Hyorin menatap langit kelabu dari kaca apartemennya. Ia menggenggam erat cangkir teh di pangkuannya. Sesekali ia mendesah berat.
"Hyorin-ahh... Apa kau sudah selesai mengemasi semua barangmu?" teriak Eumji dari dalam kamar.
Eumji adalah teman seperjuangan Hyorin sebagai perwakilan pertukaran pelajar dari sekolah mereka.
Hyorin tak menjawab. Ia juga bergeming dari posisi duduknya, dan hanya bernafas berat.
Tak lama Eumji datang menghampiri Hyorin, memijat bahu Hyorin pelan.
"Semua akan baik-baik saja. Meski hatimu sama sekali belum berubah," Eumji mencoba memberi penguatan pada Hyorin.
"Entahlah... kurasa, aku membutuhkan waktu sedikit lebih lama lagi untuk bisa berhasil...."
"Berhenti bicara soal omong kosong itu. Kau malah semakin merindukannya, bukan?" kata Eumji.
"Eumji-ahh, apa yang kau katakan?! Aku tak akan sejahat itu!" Hyorin menyangkal pernyataan teman sekelasnya itu.
"Sejak kapan merindukan seseorang adalah perbuatan jahat? Itu bukanlah sebuah kejahatan, Hyorin," jelas Eumji.
"Tapi, orang yang aku rindukan adalah pacar sahabatku sendiri. Bukankah aku teman yang jahat?!"
"Terserah, aku tak ingin berdebat lagi soal ini. Kau cukup pintar untuk membuat keputusan. Masih banyak barang yang harus aku rapikan." Eumji menyudahi perdebatan mereka. Gadis itu berjalan pergi menuju kamar, meninggalkan Hyorin yang masih betah menatap langit kelabu yang mulai pudar.
Ternyata enam bulan jauh dari Seoul, tak membuat Hyorin lantas lupa soal perasaannya pada Jungkook. Perasaan rindu justru menggerogoti, membuatnya kian hari merasa sesak dan tak nyenyak tidur.

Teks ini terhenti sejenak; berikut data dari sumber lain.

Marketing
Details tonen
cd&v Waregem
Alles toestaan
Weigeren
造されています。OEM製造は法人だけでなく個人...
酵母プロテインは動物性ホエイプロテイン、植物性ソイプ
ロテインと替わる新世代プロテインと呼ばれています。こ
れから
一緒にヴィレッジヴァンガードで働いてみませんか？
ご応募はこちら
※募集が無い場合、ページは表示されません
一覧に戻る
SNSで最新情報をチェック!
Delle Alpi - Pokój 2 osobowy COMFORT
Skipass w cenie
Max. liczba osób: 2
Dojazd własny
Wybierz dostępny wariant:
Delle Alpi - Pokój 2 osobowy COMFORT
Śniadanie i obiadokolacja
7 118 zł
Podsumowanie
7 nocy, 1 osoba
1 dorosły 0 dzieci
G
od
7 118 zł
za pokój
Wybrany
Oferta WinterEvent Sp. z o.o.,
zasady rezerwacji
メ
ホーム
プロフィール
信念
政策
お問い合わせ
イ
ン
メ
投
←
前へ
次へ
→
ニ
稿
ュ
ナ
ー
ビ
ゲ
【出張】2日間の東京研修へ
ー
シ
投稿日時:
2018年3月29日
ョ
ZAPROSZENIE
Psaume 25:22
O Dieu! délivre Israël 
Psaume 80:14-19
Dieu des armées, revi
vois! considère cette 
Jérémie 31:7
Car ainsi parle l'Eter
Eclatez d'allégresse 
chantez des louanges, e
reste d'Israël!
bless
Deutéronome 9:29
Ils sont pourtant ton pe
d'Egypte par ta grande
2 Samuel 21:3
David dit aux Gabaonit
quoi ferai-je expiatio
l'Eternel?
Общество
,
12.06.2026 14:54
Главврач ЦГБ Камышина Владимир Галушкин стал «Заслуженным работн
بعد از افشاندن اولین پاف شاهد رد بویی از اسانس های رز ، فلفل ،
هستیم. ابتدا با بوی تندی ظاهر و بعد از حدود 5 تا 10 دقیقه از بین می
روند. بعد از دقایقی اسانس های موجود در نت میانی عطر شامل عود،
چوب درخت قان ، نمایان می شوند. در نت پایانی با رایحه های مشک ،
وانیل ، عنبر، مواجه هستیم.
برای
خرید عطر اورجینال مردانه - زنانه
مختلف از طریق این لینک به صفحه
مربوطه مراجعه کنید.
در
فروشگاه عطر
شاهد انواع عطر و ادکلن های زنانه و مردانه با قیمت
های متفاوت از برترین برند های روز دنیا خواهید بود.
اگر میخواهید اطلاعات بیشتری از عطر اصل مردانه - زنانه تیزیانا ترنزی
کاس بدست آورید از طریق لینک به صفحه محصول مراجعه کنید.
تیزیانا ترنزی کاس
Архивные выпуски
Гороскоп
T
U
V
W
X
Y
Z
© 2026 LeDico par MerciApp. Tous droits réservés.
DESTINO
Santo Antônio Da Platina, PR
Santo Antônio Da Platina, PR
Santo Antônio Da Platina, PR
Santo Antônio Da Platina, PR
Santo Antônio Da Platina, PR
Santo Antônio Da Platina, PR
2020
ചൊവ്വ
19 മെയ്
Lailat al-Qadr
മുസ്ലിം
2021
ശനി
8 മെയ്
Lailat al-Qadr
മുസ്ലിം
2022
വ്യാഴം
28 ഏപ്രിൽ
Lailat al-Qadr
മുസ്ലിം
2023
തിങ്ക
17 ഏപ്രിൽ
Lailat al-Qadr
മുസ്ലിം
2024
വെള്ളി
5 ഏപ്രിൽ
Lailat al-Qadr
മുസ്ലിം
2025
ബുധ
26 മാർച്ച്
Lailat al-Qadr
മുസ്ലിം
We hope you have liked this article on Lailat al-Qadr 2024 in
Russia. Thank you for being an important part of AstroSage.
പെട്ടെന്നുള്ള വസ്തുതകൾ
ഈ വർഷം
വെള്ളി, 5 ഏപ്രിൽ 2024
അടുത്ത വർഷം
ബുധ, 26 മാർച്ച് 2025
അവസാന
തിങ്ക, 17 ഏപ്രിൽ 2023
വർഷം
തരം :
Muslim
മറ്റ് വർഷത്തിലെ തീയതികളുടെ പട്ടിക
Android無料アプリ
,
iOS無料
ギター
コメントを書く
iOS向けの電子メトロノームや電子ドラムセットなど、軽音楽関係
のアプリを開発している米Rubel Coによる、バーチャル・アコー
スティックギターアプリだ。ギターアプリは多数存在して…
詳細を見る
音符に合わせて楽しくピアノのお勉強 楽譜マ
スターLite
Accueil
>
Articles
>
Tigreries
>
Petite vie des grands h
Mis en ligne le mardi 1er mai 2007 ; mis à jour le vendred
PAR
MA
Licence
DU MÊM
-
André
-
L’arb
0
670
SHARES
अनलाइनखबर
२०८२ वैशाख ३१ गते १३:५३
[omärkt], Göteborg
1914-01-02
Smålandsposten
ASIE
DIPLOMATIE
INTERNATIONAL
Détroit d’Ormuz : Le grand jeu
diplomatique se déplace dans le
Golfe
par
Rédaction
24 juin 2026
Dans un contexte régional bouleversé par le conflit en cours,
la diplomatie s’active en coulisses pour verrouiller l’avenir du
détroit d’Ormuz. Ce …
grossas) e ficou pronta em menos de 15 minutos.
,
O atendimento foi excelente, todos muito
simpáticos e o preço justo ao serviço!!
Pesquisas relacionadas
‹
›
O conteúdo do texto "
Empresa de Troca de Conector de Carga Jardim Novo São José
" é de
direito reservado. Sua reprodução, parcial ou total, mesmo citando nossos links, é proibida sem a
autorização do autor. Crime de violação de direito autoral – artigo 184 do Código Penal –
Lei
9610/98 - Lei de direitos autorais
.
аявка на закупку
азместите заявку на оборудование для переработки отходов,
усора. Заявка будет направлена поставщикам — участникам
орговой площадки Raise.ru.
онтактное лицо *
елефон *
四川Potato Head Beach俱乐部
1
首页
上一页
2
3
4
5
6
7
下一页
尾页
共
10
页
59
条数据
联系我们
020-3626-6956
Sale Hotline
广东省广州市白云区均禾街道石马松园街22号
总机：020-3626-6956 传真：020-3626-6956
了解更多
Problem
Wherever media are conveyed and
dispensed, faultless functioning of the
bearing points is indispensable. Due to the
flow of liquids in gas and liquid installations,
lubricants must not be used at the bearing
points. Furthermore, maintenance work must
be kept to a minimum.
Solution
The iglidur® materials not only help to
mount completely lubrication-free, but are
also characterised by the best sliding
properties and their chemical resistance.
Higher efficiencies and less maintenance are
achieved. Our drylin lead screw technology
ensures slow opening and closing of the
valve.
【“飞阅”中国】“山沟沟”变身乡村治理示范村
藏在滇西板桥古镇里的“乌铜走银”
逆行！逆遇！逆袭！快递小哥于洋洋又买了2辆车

Tiap selesai dari semua kesibukan, ia tak pernah bosan memeriksa setiap akun sosial media yang dimilikinya, berharap ada sebuah jejak yang Jungkook tinggalkan. Tapi semua itu sia-sia.
Sekarang rasa penyesalan terus menghantui di setiap harinya. Banyak hal yang ia sesali. Pertama, keteledoran yang membuat ia secara paksa untuk mengungkap perasaan yang sudah lama ia tutupi. Kedua, berjanji untuk melupakan soal perasaannya, padahal ia tau perkara move on tak akan semudah itu. Dan terakhir, soal sketch book yang menyimpan banyak rahasia. Tapi, penyesalan terbesarnya adalah tak menyadari perasaannya terhadap Jungkook lebih dulu sebelum Lora, sahabatnya.
---
Enam bulan lamanya, tak merubah sedikitpun suasana di Seoul. Selalu nyaman, dibandingkan tempat lain.
"Eomma...." Eumji berlari, menghambur ke pelukan sang ibu yang datang ke bandara untuk menjemputnya.
Hyorin hanya diam di tempat, terpaku sesaat menatap dari kejauhan ibu dan anak yang saling berpelukan. Tak ada satupun yang menyambut kedatangannya, terlalu menyedihkan.
Ayah dan ibu Hyorin sedang berada di Austria, dan ia tak punya siapapun. Bahkan untuk beberapa bulan kedepan, ia akan hidup sendirian di Seoul.
"Hyorin, ayo! Ibuku akan mengantarmu sampai di rumah."
Hyorin tersenyum pada ibu Eumji yang menatapnya sembari tersenyum ramah. Detik berikutnya, ia menyeret koper silver besar miliknya membuntuti Eumji dan ibunya yang berjalan ke luar bandara.
---
Hyorin tampak ragu menatap gerbang sekolah. Berulang kali ia memaju mundurkan kakinya yang hendak melangkah masuk. Bahkan ia mengabaikan beberapa temannya yang mengajak untuk berjalan bersama.
Bel sekolah berbunyi dan Hyorin masih betah mematung di depan gerbang. Bahkan ia tak perduli pada siswa lain yang berlari melewatinya.
"Ya haksaeng... kau ingin membolos eum?"